- Problem to work on: Only one stretch of the data below is wanted: the lines from the one with "609 589 62.12" through the one with "451 896 10.04", repeated exactly.

Stored data
****************************************

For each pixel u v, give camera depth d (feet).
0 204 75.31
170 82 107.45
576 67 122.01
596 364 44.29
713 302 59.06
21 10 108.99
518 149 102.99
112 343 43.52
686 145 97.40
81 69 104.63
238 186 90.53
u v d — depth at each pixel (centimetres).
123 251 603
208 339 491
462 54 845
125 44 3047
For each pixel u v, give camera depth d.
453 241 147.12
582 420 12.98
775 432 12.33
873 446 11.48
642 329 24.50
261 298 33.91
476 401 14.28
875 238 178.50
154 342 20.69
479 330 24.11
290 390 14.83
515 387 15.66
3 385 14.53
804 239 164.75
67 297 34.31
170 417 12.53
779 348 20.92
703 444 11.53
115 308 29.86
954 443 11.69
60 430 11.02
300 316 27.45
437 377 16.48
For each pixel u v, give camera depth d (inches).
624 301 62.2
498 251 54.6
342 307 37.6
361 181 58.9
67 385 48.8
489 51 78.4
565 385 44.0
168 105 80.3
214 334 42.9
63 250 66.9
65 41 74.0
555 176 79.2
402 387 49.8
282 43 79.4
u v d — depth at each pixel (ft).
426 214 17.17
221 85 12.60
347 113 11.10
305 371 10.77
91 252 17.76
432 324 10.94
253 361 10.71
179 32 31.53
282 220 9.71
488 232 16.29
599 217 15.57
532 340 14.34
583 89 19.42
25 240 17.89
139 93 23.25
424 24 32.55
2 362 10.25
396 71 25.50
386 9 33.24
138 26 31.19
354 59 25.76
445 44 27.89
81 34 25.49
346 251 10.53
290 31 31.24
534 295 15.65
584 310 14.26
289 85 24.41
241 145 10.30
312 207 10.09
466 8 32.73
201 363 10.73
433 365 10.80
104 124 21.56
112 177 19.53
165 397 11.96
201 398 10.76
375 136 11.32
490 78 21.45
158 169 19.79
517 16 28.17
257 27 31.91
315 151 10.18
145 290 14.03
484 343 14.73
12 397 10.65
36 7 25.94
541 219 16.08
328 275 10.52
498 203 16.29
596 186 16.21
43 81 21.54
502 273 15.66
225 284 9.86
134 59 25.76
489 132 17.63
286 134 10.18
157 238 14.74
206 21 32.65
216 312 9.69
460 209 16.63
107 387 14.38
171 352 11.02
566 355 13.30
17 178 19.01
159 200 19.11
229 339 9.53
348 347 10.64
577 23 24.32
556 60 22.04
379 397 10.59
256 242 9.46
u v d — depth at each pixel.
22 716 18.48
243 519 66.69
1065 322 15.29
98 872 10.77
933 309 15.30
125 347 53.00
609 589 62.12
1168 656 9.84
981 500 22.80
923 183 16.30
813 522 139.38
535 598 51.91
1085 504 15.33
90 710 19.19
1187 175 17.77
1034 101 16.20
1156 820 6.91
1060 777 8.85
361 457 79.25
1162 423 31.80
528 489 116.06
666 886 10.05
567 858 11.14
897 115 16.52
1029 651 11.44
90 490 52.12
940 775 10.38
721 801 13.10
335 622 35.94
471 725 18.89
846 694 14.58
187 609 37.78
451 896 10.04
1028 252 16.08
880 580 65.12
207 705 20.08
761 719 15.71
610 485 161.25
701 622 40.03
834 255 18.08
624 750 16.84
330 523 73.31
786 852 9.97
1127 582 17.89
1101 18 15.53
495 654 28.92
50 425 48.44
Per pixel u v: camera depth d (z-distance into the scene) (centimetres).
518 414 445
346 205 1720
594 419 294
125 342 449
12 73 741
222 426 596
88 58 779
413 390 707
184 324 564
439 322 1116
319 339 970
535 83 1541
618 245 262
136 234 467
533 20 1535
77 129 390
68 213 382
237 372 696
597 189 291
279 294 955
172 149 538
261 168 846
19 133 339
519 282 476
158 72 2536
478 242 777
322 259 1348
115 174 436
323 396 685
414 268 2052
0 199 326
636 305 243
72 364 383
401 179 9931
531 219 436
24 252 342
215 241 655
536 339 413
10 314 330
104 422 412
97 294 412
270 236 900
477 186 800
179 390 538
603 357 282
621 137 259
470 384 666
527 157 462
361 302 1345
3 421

****************************************

- Result below:
609 589 62.12
1168 656 9.84
981 500 22.80
923 183 16.30
813 522 139.38
535 598 51.91
1085 504 15.33
90 710 19.19
1187 175 17.77
1034 101 16.20
1156 820 6.91
1060 777 8.85
361 457 79.25
1162 423 31.80
528 489 116.06
666 886 10.05
567 858 11.14
897 115 16.52
1029 651 11.44
90 490 52.12
940 775 10.38
721 801 13.10
335 622 35.94
471 725 18.89
846 694 14.58
187 609 37.78
451 896 10.04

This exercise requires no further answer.